**** Information given ****
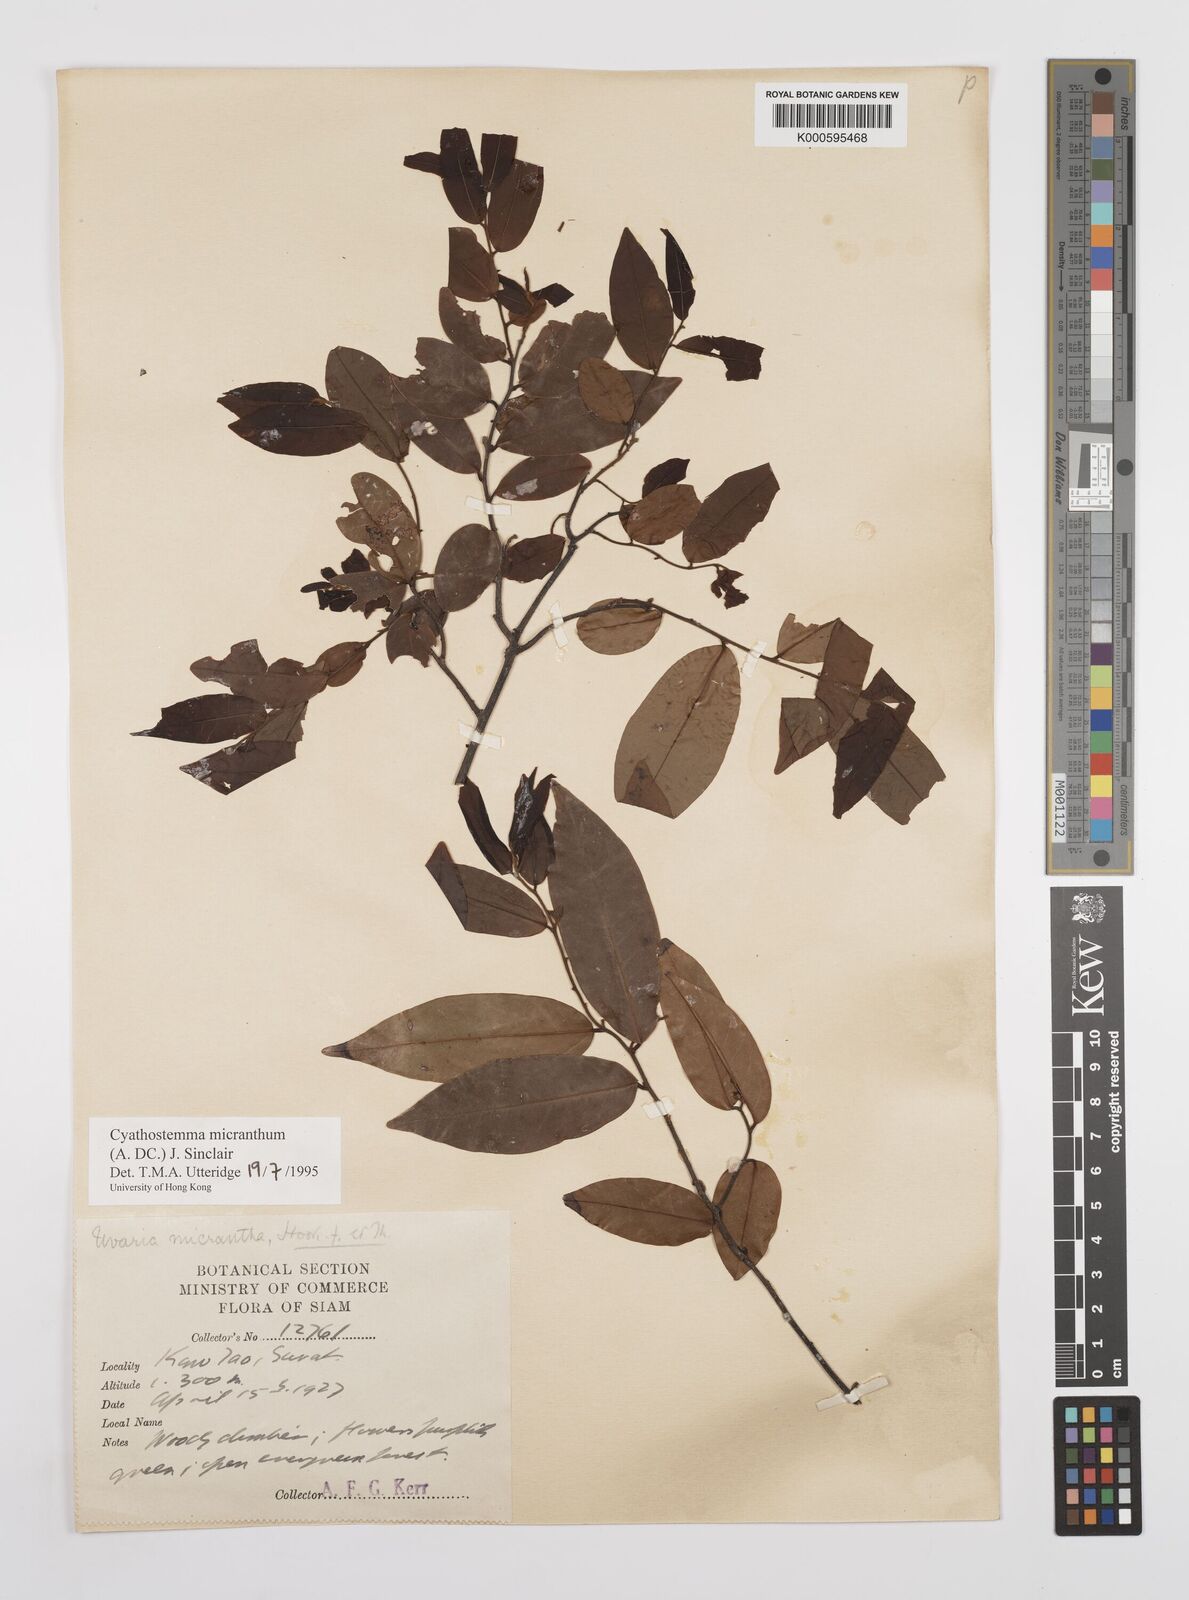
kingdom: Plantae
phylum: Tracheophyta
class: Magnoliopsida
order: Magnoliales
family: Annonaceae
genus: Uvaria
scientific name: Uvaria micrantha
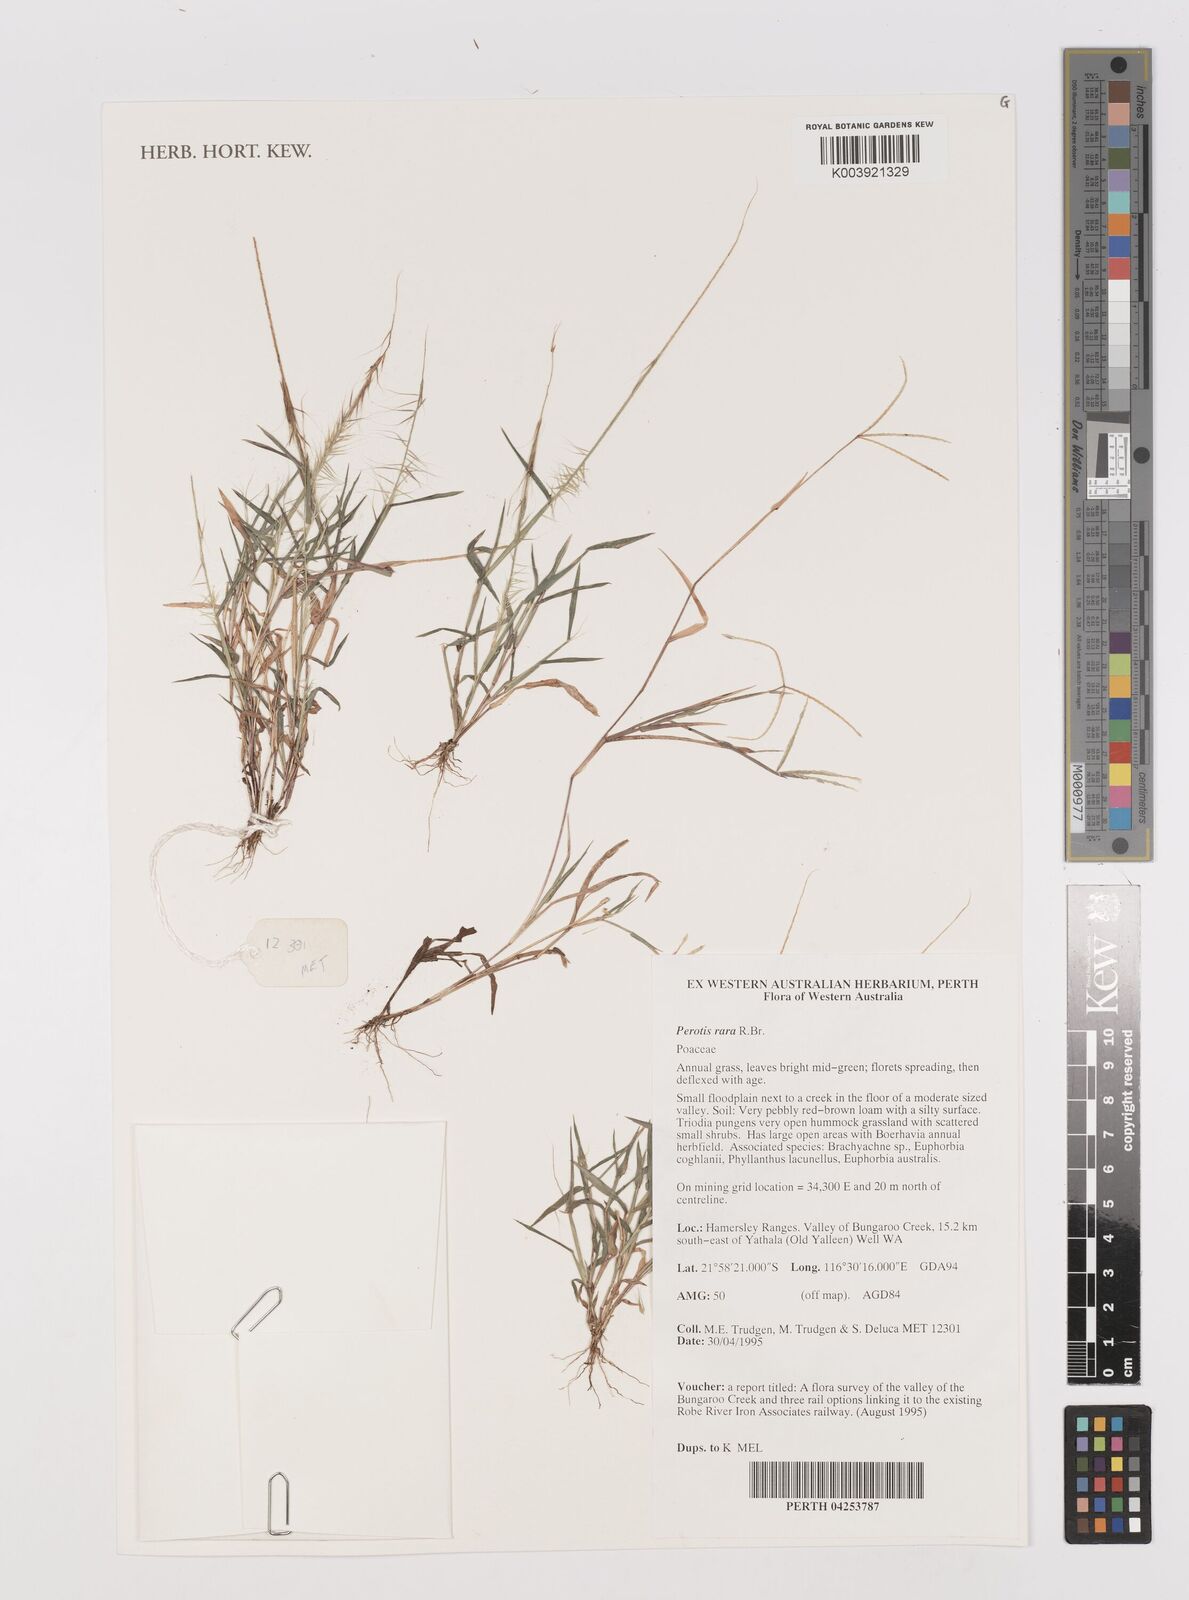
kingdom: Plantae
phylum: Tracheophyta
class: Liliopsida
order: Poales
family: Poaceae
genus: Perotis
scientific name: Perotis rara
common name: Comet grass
****
**** Information given ****
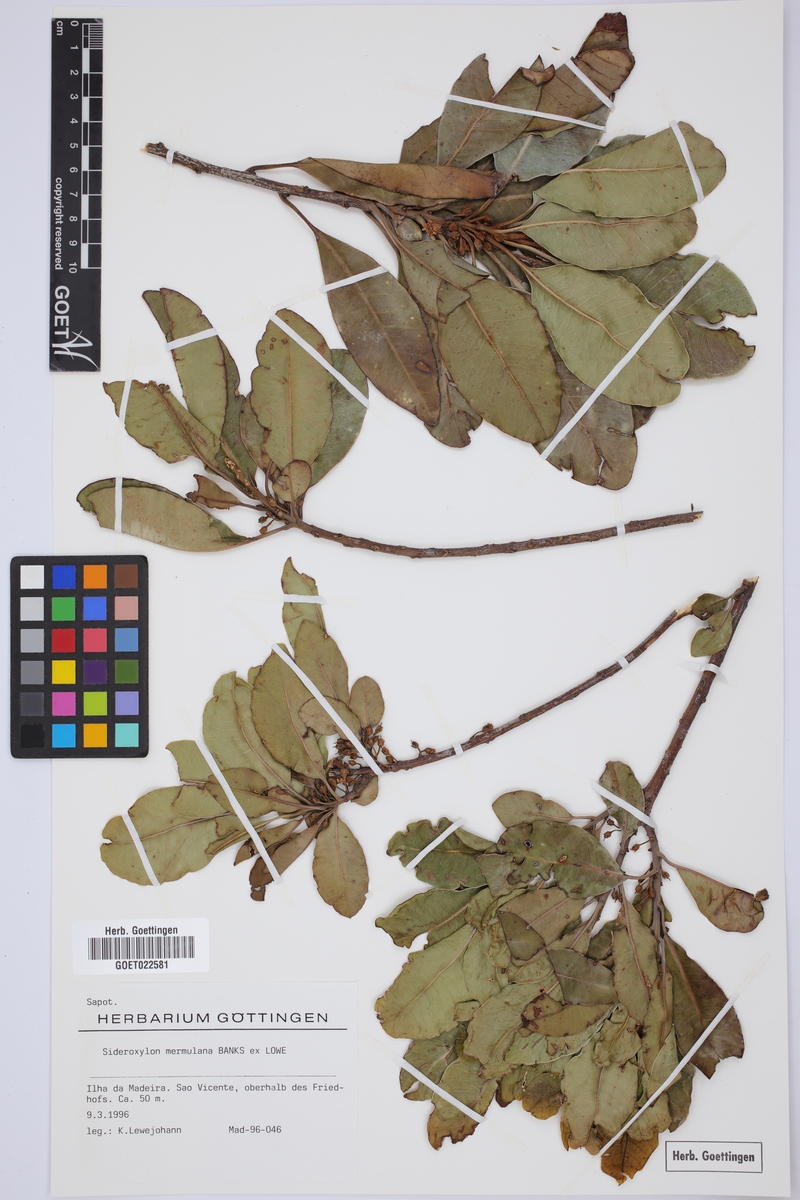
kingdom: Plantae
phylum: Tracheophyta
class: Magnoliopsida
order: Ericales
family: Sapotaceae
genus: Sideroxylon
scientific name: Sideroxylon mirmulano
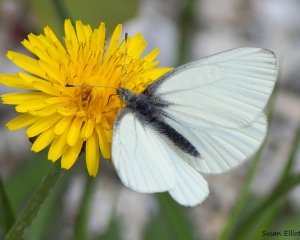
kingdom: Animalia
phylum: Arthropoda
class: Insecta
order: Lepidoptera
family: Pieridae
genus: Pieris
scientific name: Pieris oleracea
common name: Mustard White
****
**** Information given ****
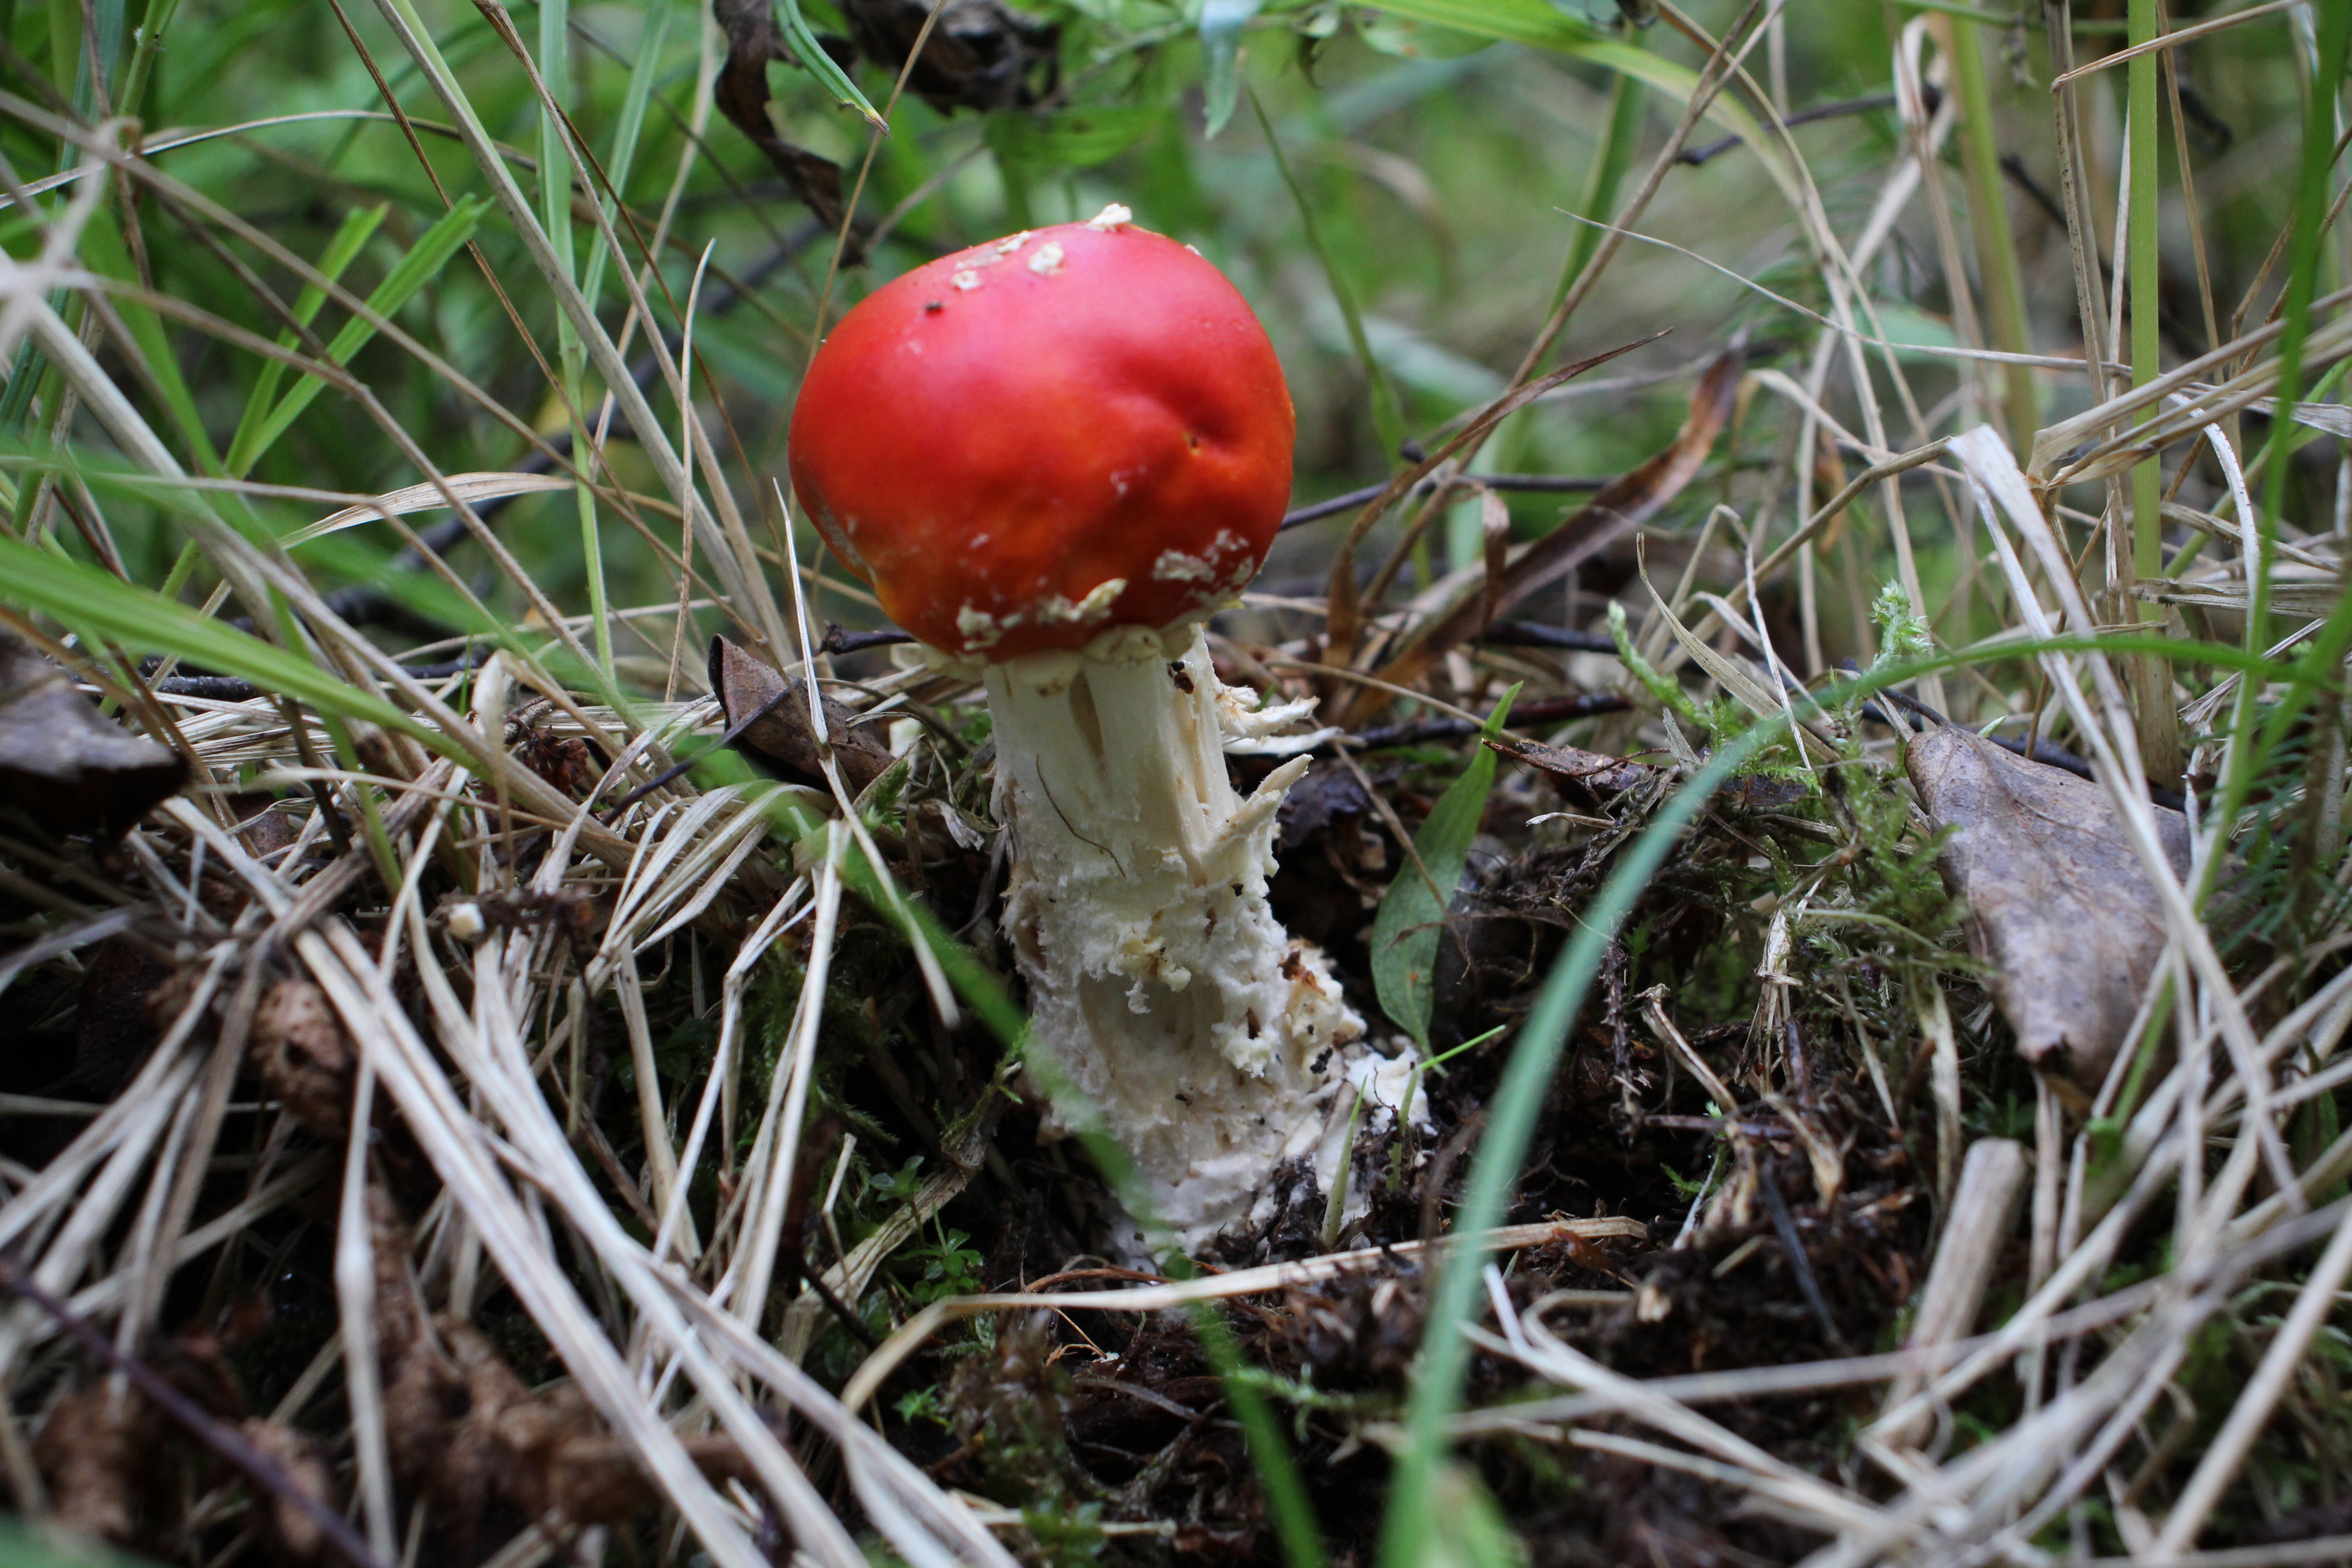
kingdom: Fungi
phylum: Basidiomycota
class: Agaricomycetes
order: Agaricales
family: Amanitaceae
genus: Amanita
****
**Work required**.
Copy the items above word for word, from the line containing "order: Magnoliales" through the line containing "scientific name: Perotis rara", including both. Leave out the pictures.

**Task response**.
order: Magnoliales
family: Annonaceae
genus: Uvaria
scientific name: Uvaria micrantha
kingdom: Plantae
phylum: Tracheophyta
class: Liliopsida
order: Poales
family: Poaceae
genus: Perotis
scientific name: Perotis rara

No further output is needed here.